I remember that. I remember believing that I might very well become famous, find the perfect relationship completely devoid of problems, change the world for the better and travel to every country in the world and, oh, maybe win the lottery or something. I think I believed it all through college. And in college, as it was ending, as it was slipping away like the memories in Eternal Sunshine, we made promises to each other that we would all go in for a ranch in Montana that we’d split 10 ways and all live there and have babies together and write and think and party and watch the sunrise. And it’s not that I wish that’s what I were doing, not most of the time anyway, but I wish it were possible to go through life without splintering your heart into a million pieces and necessarily blunting some of them so that you don’t feel the pain of ordinariness, and of obligation, so harshly. Should I tell Gorby to enjoy college because soon enough he’ll have to start choosing which of his loves to indulge and have to suffer the splintering of friends to the four corners of the globe (if that’s a contradiction in terms, why does it happen so easily?)? Should I tell him to enjoy high school because it’s the last time all the people who are most important to you are within 20 miles of you at all times? Should I tell him he’s embarking on the last four years of his life that are reserved for his own self-discovery? Or refrain from depressing old-person-speak and hope that he just doesn’t discover it for himself too late? Aggh. This is what comes, my friends, of being 26. This second quarter of a century is a doozy.

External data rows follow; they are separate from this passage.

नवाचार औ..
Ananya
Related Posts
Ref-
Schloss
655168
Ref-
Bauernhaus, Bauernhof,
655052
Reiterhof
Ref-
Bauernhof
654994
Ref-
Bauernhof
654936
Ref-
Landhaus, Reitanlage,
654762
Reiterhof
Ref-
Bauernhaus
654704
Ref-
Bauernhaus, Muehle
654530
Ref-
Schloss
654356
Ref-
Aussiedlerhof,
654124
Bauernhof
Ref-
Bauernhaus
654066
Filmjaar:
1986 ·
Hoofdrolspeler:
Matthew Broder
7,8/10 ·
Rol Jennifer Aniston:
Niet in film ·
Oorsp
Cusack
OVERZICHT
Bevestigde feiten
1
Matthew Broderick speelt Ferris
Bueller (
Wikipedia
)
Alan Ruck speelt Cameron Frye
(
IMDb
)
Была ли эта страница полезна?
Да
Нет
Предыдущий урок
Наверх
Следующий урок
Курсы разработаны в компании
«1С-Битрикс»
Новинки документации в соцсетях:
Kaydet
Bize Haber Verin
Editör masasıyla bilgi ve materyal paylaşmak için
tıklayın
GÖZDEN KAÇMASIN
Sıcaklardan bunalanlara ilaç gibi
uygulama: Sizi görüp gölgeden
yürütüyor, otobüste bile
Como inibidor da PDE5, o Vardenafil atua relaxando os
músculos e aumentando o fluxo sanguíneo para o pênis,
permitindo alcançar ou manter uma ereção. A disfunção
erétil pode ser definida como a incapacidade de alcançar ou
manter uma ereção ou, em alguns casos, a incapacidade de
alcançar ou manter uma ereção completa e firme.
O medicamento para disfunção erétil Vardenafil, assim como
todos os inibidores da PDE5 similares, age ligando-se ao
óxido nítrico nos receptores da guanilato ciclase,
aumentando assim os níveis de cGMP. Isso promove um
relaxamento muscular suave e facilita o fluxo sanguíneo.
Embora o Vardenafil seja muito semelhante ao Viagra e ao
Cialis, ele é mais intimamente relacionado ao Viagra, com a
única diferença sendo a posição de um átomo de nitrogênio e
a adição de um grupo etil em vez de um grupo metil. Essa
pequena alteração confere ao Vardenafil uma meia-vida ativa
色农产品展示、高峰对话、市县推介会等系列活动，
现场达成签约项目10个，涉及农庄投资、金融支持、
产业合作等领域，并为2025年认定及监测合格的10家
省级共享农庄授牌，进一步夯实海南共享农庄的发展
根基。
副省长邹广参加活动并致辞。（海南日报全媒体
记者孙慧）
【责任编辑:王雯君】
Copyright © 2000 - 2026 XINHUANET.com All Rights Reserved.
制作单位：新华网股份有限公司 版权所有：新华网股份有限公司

When I was 17, I wanted to act. I wanted to go to college, demostrate my laudable intelligence to all the world, and then act anyway—be the next Jodie Foster, Claire Danes. Have a funky apartment in the Village and only go to LA when I had to; my real passion was for off-Broadway. I yearned to love myself enough to think that others would love me, to be wanted, to have relationships to write novels about in one’s old age (not journals—novels). I wanted to be skinny. I wanted to be memorable without being slutty, edgy without being a poser, I wanted to travel, to dance, to have it all. But that was just my so-called life. This is my real one.

Reading The Odyssey and Oedipus, the question of prophecies, self-fulfilling and otherwise, is bound to come up. We’ve discussed whether we would want to know what was in store for us, if we had five minutes with Teiresias. And although for some reason the notion of prophecy is quite romantic, I’ve never bought in. Inevitability is so…ordinary. I’d much prefer a version of destiny in which I shape the events, even if that means that I am to blame for them not turning out exactly as I want. I’d rather have five minutes with Doris Day, to lull me with the comfort that whatever will be, will be.

I was asked by a student last week whether I actually like teaching. I still feel guilty that she had to ask. My answer was long-winded, with a bunch of yes-buts: yes, it’s incredibly rewarding, but also incredibly exhausting, draining, work-intensive. Yes, but I never envisioned that this is what I would do. Yes, but I would like it better if I didn’t have to get up early (although nor would I want to stay later than I do). And although I don’t lie, I feel quite uncomfortable telling kids that this was not something I aspired to. I don’t want them to think I don’t want to be there with them, and I don’t want them to think that teaching is not something to be aspired to. I don’t want them to worry that they won’t achieve their dreams, and most of all I don’t want them to see me as someone who hasn’t. Partly because of pride. But partly because it’s more complicated than it was back when our biggest fear was to be ordinary. A substitution of dreams is not the same as their squashing. Taking the good with the bad is not a compromise; it’s the way life is. And 26, though it rounds up to 30 (so did 25, for that matter, but that seems so arbitrary), is not too old to still do some of the things you always hoped you might. I lived to write another day. Anything’s possible.

2 comments:

Unknown said...

So, I pretty much miss you a lot. A lot, a lot. I'm still working on a way to get to L.A. Skybus looks promising.

You inspire me.

Alexis

MJ Athens said...

Ordinary. That's the last thing I think of when I think of you.